Hi brianna! Most of our system defaults to using one sqlite db, so we haven't built in functionality to interact with multiple dbs, but depending on your use case, you can certainly use multiple db's. Are you looking to generate multiple db's or use the PudlTabl output functionality w/ multiple db's?

The latter isn't too hard. You just give pudl.output.pudltabl.PudlTabl a pudl_engine using a non-standard path. Our standard way to generate a sqlite engine is: pudl_engine = sa.create_engine(pudl_settings["pudl_db"]), but you can point this to another sqlite db.

If you want to generate multiple dbs, we generally recommend establishing multiple "pudl_work" spaces. Here is the documentation for setting up a work space. The simplest way to toggle between multiple default workspaces is to edit the pudl_in and pudl_out in the .pudl.yml file on your home directory. You can also set pudl_in and pudl_out with several of the scripts - the defaults are generated from the .pudl.yml but if you don't want to continually go back and forth the the yml file the arguments are there for you. I often have two pudl work spaces and I just comment one out when I am using the other.

zaneselvans commented 4 years ago

PUDL is set up to operate within a particular "workspace" -- a hierarchy of directories that includes sqlite, data, datapkg, parquet, settings etc. If you want to work with a new and different set of data, you can create a whole new workspace, by running pudl_setup in a new directory somewhere else on your computer. In practice, if I'm playing with more than one set of things (like, testing ETL outputs) I'll often just rename the sqlite/pudl.sqlite file to something like pudl-2020-03-04.sqlite so I know when it came from, and then all the same automatically generated paths still work.

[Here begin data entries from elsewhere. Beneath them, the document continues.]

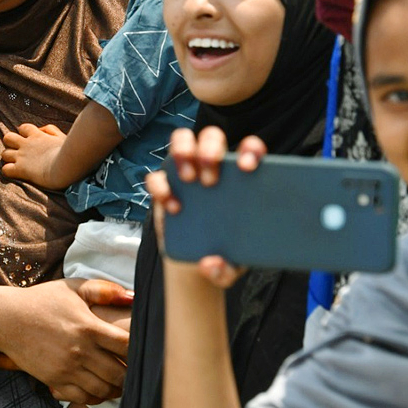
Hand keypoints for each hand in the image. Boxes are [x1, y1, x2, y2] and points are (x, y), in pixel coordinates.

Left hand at [0, 122, 69, 188]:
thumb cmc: (69, 152)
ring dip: (8, 158)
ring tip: (16, 164)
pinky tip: (16, 174)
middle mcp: (26, 144)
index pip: (23, 128)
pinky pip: (5, 170)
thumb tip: (42, 130)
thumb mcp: (61, 136)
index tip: (29, 140)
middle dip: (10, 144)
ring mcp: (21, 157)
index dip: (23, 133)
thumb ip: (51, 131)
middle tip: (18, 151)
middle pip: (8, 138)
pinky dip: (8, 172)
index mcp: (36, 135)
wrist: (65, 165)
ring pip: (4, 154)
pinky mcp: (20, 169)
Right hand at [0, 279, 132, 405]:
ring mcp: (68, 368)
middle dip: (130, 373)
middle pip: (120, 372)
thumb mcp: (73, 288)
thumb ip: (104, 290)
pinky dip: (96, 396)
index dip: (138, 349)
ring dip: (116, 387)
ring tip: (118, 380)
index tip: (140, 347)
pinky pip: (83, 397)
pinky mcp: (55, 380)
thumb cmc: (42, 300)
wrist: (8, 318)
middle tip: (132, 369)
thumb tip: (132, 296)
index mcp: (88, 327)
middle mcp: (80, 350)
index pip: (127, 345)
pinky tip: (98, 387)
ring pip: (104, 388)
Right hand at [147, 125, 264, 286]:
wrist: (195, 263)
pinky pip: (157, 175)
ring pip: (181, 139)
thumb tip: (212, 264)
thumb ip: (225, 270)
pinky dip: (161, 186)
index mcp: (240, 178)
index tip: (248, 167)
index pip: (249, 148)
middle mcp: (212, 167)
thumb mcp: (230, 268)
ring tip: (189, 178)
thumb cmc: (223, 254)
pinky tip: (173, 207)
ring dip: (183, 151)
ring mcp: (185, 173)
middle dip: (210, 149)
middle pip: (211, 136)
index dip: (250, 149)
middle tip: (211, 179)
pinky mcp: (163, 186)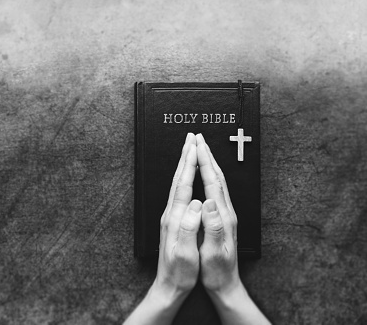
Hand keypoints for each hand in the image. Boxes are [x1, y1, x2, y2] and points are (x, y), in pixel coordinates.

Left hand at [124, 133, 201, 324]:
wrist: (168, 286)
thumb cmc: (179, 273)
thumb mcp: (186, 253)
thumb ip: (189, 228)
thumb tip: (197, 204)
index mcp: (175, 218)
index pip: (184, 185)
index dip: (190, 164)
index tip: (195, 146)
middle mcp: (171, 214)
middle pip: (178, 179)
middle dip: (185, 157)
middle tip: (191, 138)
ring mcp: (171, 217)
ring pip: (178, 184)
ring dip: (184, 165)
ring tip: (189, 151)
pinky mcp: (173, 222)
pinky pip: (179, 193)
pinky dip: (184, 179)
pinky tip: (187, 178)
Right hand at [196, 134, 270, 324]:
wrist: (226, 284)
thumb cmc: (217, 271)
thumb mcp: (213, 252)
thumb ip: (212, 226)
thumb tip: (209, 202)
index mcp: (222, 216)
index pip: (212, 183)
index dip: (204, 162)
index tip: (196, 145)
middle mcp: (226, 212)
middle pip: (217, 177)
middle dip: (207, 155)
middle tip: (198, 137)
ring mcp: (225, 214)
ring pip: (217, 182)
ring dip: (209, 163)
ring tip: (201, 149)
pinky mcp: (222, 219)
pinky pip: (216, 190)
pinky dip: (209, 176)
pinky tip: (205, 175)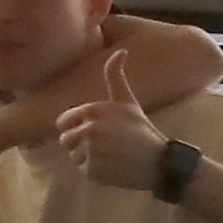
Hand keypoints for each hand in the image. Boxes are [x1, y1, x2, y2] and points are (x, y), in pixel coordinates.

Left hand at [51, 46, 171, 196]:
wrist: (161, 162)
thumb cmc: (140, 130)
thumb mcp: (127, 101)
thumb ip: (116, 76)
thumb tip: (121, 51)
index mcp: (93, 110)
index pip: (62, 122)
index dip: (77, 128)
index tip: (97, 132)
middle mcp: (90, 129)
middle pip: (64, 140)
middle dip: (80, 145)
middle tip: (106, 146)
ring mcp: (92, 151)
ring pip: (72, 156)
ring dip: (87, 159)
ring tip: (111, 155)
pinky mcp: (94, 170)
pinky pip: (82, 171)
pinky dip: (95, 172)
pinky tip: (114, 168)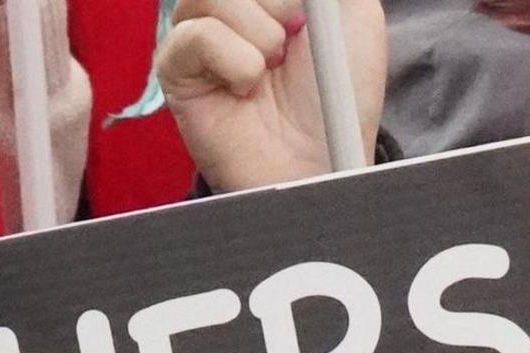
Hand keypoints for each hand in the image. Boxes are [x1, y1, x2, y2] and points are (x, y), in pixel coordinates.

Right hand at [159, 0, 385, 193]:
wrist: (322, 160)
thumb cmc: (338, 96)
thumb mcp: (354, 15)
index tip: (295, 15)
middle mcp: (227, 4)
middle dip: (278, 1)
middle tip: (294, 34)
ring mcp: (197, 31)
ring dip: (261, 32)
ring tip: (272, 68)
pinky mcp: (175, 67)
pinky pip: (197, 34)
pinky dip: (236, 60)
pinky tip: (246, 87)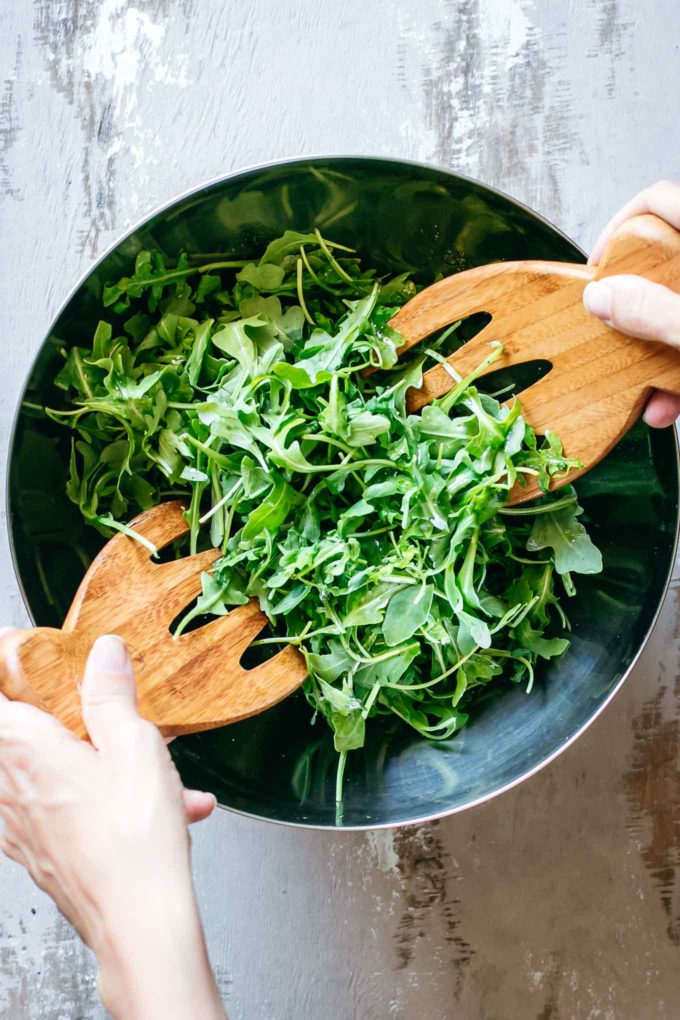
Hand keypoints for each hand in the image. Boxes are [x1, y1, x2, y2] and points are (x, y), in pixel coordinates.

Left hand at [0, 632, 227, 1019]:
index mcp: (23, 749)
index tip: (22, 650)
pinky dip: (101, 798)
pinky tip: (160, 805)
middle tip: (94, 700)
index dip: (4, 664)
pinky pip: (63, 808)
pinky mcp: (41, 852)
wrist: (139, 923)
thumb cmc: (133, 841)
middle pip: (13, 730)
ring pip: (46, 771)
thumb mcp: (134, 745)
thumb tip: (102, 653)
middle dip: (58, 711)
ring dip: (93, 758)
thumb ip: (112, 694)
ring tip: (151, 763)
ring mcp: (20, 825)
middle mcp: (9, 787)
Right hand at [582, 180, 679, 426]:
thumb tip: (601, 299)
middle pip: (659, 265)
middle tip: (614, 332)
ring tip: (642, 391)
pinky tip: (668, 406)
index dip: (618, 229)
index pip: (655, 203)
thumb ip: (656, 312)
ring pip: (672, 312)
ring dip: (651, 355)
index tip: (595, 273)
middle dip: (631, 309)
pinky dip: (677, 377)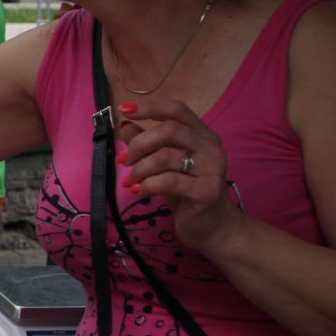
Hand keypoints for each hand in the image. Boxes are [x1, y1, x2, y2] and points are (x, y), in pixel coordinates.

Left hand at [115, 98, 242, 253]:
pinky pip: (168, 181)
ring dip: (140, 169)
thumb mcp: (164, 166)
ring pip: (165, 156)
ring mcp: (212, 169)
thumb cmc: (186, 193)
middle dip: (139, 144)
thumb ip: (148, 145)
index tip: (124, 110)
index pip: (177, 110)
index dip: (150, 107)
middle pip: (169, 130)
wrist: (212, 227)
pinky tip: (140, 192)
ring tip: (132, 181)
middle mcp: (211, 148)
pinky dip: (147, 185)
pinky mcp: (206, 192)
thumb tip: (125, 125)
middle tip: (125, 161)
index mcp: (203, 135)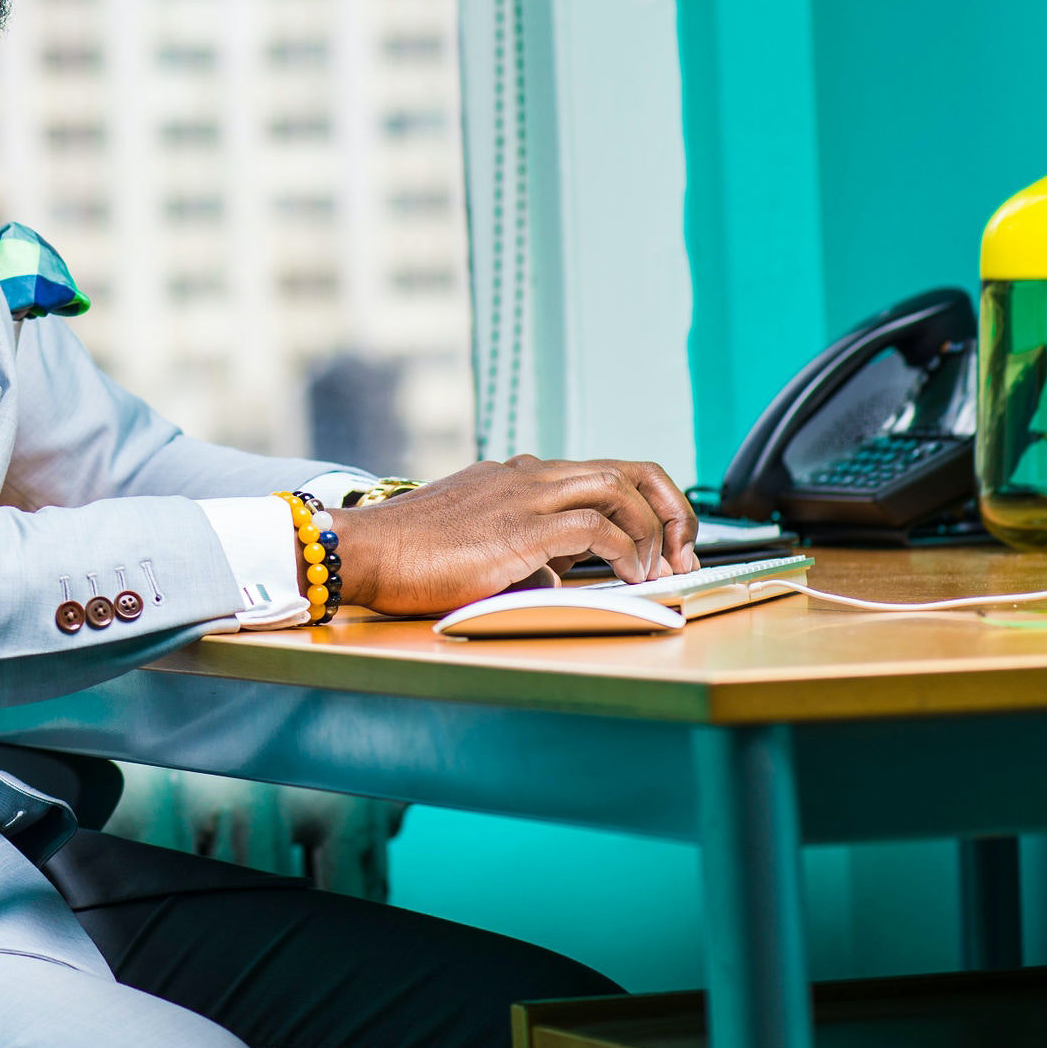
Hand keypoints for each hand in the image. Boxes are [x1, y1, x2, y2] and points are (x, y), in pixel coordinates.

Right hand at [326, 455, 700, 617]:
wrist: (362, 550)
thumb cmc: (408, 557)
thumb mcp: (477, 546)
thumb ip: (522, 552)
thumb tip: (555, 575)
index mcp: (519, 476)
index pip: (603, 472)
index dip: (645, 503)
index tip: (661, 542)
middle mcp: (529, 475)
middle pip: (626, 469)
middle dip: (668, 509)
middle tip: (683, 552)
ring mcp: (525, 496)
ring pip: (618, 488)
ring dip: (653, 529)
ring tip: (664, 568)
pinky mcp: (520, 528)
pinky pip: (596, 530)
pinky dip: (624, 552)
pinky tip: (631, 578)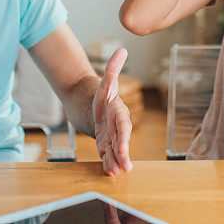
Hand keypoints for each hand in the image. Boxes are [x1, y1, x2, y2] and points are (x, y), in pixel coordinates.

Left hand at [92, 48, 132, 175]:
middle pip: (121, 143)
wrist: (98, 107)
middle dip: (123, 155)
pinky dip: (108, 164)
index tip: (123, 148)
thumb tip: (122, 50)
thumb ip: (113, 69)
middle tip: (126, 167)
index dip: (124, 138)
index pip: (123, 127)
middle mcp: (118, 129)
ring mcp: (112, 138)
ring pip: (114, 152)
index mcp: (120, 114)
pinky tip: (109, 173)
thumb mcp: (106, 82)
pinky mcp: (105, 145)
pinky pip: (107, 156)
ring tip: (116, 173)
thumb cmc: (104, 96)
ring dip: (115, 163)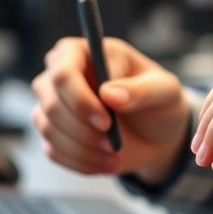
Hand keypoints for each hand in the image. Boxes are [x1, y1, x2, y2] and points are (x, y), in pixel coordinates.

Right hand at [31, 36, 189, 181]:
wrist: (156, 133)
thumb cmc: (158, 101)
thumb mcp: (164, 91)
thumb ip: (141, 90)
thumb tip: (109, 94)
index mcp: (86, 51)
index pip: (64, 71)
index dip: (80, 100)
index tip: (106, 122)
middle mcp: (62, 73)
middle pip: (50, 102)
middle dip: (82, 130)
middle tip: (113, 144)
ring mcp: (53, 102)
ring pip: (48, 128)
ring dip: (83, 149)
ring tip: (114, 154)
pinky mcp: (53, 131)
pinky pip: (53, 151)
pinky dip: (81, 162)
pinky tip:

Or like Christina said, depending on what you're wanting to do with the new database you can potentially just pass its new path in to the appropriate function.

How much CEMS data are you looking to work with? If it's a substantial amount, you may want to use the parquet file output instead (see the epacems_to_parquet script). I tried to load all ~1 billion rows of EPA CEMS into SQLite once, and it took 30+ hours (at which point I killed the process). If you're loading a modest amount of CEMS data, you'll still need to also re-load the EIA 860/923 data (which will be generated in the same datapackage output).

Generally at this point we're recommending folks use the archived data packages from Zenodo if possible -- they include the full collection of possible outputs.

briannacote commented 4 years ago

For now I was just using one year of CEMS data so I will go ahead and just combine it into a single SQLite database with the EIA860 and EIA 923. I could eventually be using more which at that time I'll look into the parquet file output.

I am curious though how I would direct to a different database in my script. Currently, these are the two lines in my script hooking up the the "pudl_db":

pudl_settings = pudl.workspace.setup.get_defaults()
pudl_engine = sa.create_engine(pudl_settings["pudl_db"])

What path would need to change?

Thank you both for the help!

zaneselvans commented 4 years ago

If you look at the contents of the pudl_settings dictionary, most of it is just paths. The sa.create_engine() function takes a database URL as an argument, and for SQLite that's just a path to the local file. So you can swap in whatever path you want there (as long as it actually goes to a PUDL DB file).

briannacote commented 4 years ago

I am set for now and will close this. Much appreciated on the quick responses.